Humanities and Fine Arts
- Approved Definition: Systematically explore cultural and intellectual forces shaping events, individual expression, and social values. Fine Arts, as an integral component of the humanities, promote the appreciation of aesthetics and the expression of creativity.
- Elaborated Definition: Humanities courses emphasize coherent overviews of cultural and intellectual currents of the past and present. For general education, such courses must emphasize background, interpretation, and comparison; this may be from historical, philosophical, aesthetic, and ethical perspectives.
- Essential Considerations: Overview and Breath-A course should be excluded that focuses on the deepening of a student's knowledge within a narrowed topic area. This would exclude, for example, a course which focuses exclusively on a single, discipline-specific, aspect of a humanities subject vs. the overview of a discipline: for example, French phonetics, advanced English grammar, a course in writing for specific purposes, or a narrowly focused literature course.
Social and Behavioral Sciences
- Approved Definition: Use scientific methods to analyze the behaviors, structures, and processes of individuals and groups.
- Elaborated Definition: The principle objective of general education courses in the social and behavioral sciences is to explain through empirical investigation and theoretical interpretation the behavior of individuals and various groups in societies, economies, governments and subcultures. Courses in these social sciences will identify significant patterns of human behavior and provide means of inquiry by which these patterns may be explores.

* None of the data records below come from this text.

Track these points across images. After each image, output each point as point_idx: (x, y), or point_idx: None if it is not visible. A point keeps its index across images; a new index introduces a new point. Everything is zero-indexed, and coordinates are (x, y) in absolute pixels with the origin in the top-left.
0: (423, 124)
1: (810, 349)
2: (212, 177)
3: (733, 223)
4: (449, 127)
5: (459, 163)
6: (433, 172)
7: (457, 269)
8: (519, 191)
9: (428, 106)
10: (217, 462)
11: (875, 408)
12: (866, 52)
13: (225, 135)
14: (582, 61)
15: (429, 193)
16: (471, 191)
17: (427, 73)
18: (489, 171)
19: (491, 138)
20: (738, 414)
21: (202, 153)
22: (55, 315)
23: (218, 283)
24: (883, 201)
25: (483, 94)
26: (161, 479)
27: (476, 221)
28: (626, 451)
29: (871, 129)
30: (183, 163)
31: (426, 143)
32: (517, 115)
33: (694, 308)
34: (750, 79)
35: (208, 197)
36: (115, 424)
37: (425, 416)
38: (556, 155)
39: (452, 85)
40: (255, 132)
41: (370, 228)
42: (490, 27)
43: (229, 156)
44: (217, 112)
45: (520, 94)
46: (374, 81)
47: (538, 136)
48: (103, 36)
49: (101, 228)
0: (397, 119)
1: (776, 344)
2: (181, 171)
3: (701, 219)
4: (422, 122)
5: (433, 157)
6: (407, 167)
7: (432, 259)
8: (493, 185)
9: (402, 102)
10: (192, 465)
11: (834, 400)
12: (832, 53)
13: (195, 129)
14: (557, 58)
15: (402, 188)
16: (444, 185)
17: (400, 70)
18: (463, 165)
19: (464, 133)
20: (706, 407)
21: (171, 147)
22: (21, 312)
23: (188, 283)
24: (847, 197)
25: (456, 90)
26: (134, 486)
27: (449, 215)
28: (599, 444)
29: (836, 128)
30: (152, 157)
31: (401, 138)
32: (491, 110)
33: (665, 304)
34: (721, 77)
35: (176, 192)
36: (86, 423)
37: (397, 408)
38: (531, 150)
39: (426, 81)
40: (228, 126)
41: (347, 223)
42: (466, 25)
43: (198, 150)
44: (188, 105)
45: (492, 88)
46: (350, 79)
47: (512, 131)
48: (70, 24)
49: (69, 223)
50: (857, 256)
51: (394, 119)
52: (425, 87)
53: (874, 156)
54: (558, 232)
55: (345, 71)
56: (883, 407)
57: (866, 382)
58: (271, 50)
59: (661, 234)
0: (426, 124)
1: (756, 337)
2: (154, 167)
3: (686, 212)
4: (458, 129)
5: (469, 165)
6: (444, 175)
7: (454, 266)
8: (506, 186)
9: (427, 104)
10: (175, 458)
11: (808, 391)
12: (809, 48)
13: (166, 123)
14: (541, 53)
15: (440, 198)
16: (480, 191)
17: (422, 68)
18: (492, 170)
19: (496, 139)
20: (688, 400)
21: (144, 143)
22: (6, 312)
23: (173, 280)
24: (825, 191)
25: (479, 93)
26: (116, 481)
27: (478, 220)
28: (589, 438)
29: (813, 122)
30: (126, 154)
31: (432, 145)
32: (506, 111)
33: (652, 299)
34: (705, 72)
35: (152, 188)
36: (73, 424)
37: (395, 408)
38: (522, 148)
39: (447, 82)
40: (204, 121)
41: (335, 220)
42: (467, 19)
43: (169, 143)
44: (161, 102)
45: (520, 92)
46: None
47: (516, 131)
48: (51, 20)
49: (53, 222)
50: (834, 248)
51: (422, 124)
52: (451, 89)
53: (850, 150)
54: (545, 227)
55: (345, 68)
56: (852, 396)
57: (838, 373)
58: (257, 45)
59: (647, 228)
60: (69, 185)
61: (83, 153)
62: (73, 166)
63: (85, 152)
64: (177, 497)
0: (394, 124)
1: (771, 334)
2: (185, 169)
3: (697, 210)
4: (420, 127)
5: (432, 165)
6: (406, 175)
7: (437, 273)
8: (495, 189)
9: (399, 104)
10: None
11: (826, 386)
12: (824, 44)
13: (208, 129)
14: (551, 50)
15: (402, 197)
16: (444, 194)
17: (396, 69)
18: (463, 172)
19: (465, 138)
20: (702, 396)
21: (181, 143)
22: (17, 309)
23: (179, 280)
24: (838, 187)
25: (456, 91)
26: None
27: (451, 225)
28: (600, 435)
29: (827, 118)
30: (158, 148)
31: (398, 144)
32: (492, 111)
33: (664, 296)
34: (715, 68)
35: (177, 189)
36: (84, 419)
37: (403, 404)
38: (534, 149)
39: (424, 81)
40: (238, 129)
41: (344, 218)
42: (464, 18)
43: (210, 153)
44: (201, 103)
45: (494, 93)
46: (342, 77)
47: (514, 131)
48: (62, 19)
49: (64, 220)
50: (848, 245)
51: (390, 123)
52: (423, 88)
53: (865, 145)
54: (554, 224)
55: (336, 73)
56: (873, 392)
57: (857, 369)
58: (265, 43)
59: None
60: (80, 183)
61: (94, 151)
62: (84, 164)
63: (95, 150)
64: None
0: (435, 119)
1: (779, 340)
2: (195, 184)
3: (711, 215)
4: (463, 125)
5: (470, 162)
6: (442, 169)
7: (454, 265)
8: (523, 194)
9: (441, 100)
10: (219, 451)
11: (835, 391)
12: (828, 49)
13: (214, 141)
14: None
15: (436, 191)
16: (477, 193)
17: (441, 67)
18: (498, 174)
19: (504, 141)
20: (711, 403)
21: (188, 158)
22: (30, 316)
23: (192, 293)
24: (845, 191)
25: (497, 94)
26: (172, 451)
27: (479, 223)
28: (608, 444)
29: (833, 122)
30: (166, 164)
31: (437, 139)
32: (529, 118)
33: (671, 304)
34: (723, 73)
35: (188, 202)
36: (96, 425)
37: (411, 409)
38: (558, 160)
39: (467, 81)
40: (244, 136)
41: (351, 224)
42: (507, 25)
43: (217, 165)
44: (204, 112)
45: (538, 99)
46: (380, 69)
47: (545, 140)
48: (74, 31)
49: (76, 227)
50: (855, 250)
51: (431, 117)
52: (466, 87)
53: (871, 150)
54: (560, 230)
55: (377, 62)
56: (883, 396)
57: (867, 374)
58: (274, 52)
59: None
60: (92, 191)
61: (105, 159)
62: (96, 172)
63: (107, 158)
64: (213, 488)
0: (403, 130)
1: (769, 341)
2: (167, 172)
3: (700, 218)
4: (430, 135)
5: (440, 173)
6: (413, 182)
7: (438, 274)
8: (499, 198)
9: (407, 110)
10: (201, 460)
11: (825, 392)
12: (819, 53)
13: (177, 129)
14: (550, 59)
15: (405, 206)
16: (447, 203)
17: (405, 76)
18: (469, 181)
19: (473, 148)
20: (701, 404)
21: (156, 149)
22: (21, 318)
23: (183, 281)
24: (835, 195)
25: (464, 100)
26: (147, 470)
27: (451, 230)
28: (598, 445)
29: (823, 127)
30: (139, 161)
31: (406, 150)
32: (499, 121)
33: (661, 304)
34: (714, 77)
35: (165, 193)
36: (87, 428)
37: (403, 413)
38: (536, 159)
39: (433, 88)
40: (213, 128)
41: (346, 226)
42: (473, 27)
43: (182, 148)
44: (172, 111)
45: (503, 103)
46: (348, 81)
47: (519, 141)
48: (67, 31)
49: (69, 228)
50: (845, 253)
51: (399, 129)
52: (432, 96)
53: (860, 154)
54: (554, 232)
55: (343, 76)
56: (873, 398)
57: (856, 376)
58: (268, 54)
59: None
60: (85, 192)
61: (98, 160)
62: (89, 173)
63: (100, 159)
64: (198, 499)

- Essential Considerations: (a) The course should not be specialized within a professional, or vocational preparation, (b) the course should not be teaching a skill, as opposed to a knowledge base, (c) the information taught in the course should be based on empirical and theoretical information.
Global Perspectives
- Approved Definition: These courses focus on analysis of worldwide issues illustrating the interdependence of the world and its people.
- Elaborated Definition: None offered.
- Essential Considerations: A course in this section should revolve around worldwide issues or problems.
Cultural Diversity
- Approved Definition: These courses focus on the social, personal, and interpersonal effects of variety and differences among cultures.

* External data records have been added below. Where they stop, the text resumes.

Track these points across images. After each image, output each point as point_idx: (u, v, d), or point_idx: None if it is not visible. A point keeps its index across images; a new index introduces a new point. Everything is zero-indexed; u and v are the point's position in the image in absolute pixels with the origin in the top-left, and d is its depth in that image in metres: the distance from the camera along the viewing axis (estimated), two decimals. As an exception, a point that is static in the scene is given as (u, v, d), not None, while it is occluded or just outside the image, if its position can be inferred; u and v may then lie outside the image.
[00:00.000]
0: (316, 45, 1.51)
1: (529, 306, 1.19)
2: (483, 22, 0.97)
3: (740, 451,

- Elaborated Definition: Courses focused on cultural diversity in which students learn to comprehend how the behaviors, perspectives, and values of the cultures of various groups differ. Examples of cultural comparisons include, but are not limited to, those based on ethical systems, ethnicity, gender, languages, nationality, race, religion, sexual orientation, spirituality, and worldview.
- Essential Considerations: The focus of the course should be on the comparison between two or more groups as defined above.
Wellness
- Approved Definition: Wellness is a dynamic and integrative process of becoming aware of healthy lifestyles, of learning to make informed choices, and of developing a balanced approach to living. The course must cover two of the following four topics: emotional well-being, nutrition, physical activity, and psychological development.
- Elaborated Definition: None offered.
- Essential Considerations: Two of the four topics must be covered.